Diane must have been quite a babe for her time. She was married at the age of 15 to a guy who was 54 years old. Of course, he died before her, and she became the mistress of the king when she was 35 and Henry II was only 16!
Diane was so beautiful that she was immortalized in sculpture and paintings, sometimes shown topless or completely naked. She was rumored to drink a potion containing gold in order to preserve her youthful good looks. In 2009, French scientists dug up her remains and determined that she indeed had high levels of gold in her hair. This might have killed her. There is no fountain of youth…
The hunting lodge for Francis I was built from 1519 to 1547. It was named Chambord and became the largest chateau in the Loire Valley.
Chambord was designed to look like a magnificent castle, although it was never used for actual defense. It has 440 rooms, 282 fireplaces, and 84 staircases. Imagine the size of the staff to take care of such a place!
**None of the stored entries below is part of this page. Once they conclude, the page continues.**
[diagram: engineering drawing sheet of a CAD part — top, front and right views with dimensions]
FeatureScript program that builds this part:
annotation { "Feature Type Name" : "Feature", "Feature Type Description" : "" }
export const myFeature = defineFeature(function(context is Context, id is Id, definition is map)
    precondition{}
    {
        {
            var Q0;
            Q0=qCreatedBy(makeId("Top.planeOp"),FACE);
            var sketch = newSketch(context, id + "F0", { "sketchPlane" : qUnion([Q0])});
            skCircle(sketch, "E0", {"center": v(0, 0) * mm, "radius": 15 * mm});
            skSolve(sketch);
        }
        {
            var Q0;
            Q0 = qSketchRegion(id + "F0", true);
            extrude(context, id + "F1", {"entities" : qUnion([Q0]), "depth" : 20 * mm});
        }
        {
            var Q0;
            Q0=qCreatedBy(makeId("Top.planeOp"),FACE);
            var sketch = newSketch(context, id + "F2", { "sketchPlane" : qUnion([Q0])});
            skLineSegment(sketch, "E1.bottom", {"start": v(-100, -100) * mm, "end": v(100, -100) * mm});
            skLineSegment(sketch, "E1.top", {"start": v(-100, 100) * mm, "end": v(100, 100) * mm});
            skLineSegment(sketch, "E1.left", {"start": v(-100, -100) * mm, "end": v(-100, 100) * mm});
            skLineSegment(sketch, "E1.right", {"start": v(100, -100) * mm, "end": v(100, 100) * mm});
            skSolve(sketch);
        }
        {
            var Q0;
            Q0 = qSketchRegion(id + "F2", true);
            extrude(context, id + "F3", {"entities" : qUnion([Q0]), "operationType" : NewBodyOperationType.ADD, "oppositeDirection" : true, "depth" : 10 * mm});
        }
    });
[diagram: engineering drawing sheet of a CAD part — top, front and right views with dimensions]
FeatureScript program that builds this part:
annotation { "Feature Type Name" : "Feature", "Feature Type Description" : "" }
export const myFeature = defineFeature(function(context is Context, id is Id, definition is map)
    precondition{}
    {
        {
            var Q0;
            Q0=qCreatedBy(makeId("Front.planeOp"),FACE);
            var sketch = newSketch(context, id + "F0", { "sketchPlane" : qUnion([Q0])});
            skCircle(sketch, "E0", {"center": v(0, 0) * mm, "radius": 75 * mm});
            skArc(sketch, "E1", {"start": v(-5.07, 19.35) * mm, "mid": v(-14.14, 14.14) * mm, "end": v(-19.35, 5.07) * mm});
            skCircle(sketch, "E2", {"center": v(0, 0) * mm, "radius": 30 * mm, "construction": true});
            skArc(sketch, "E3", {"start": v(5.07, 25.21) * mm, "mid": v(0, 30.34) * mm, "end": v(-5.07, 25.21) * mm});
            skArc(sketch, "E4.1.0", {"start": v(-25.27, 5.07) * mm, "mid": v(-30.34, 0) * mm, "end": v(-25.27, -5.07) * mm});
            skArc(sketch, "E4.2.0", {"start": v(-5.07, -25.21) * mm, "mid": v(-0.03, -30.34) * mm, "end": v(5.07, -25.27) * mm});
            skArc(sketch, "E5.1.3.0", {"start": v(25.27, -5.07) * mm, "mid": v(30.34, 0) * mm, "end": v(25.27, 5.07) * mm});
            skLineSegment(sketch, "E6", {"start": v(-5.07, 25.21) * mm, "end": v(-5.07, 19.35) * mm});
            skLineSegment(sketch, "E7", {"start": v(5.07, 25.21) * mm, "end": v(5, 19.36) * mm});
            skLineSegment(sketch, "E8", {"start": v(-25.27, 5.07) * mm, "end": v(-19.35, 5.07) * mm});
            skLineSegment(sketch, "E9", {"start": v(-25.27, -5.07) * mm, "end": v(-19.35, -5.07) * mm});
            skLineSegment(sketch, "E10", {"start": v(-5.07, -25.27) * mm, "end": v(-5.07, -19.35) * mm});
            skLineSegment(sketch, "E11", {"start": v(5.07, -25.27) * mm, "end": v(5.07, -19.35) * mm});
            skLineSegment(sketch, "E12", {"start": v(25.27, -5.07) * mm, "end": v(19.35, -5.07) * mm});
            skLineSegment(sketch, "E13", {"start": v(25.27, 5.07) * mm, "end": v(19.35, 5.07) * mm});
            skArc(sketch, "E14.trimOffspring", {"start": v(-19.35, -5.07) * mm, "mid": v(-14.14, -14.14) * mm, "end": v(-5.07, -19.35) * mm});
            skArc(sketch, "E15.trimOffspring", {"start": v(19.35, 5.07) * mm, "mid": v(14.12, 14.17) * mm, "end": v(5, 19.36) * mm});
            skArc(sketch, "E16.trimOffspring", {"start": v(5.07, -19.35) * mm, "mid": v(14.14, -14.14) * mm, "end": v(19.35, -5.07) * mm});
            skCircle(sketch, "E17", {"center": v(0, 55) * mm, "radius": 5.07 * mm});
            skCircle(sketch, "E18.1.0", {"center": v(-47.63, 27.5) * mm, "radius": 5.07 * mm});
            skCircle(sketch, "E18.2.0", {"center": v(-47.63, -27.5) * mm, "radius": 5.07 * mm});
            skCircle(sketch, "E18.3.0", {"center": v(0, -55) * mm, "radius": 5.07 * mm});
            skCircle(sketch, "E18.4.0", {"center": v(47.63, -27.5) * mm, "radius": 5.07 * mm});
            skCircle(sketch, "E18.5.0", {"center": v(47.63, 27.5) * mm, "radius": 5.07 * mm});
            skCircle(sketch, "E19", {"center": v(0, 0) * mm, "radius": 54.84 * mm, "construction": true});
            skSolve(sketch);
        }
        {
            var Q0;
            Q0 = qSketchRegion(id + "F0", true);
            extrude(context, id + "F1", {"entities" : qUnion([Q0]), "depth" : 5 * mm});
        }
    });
But when you’re the King of France and you need a little shack in the woods to show off to your rivals such as Emperor Charles V of the Holy Roman Empire and the King of Spain, cost is no object.
One of the architectural highlights of Chambord is the spectacular double helix, open staircase that is the centerpiece of the château. Some scholars think Leonardo Da Vinci designed the staircase.
The two helices ascend the three floors without ever meeting, illuminated from above by a light source at the highest point of the château. So if your mistress was going down the staircase, and your wife was coming up the staircase at the same time, they wouldn’t see each other! Brilliant!
King François I didn’t spend much time at Chambord, only visiting for short hunting trips. The château was not practical to live in on a longer-term basis for the King and his court. The massive rooms, open windows and high ceilings meant heating the place was impractical. Because the château was not surrounded by a village or estate, there was no immediate source of food other than game. This meant that all food had to be brought in with the hunting party, which could include as many as 2,000 people (including all of the servants and entourage members).
After Francis I died, the chateau was abandoned for a very long time, until it was used as the inspiration for the Beast’s castle in the Disney classic “Beauty and the Beast.”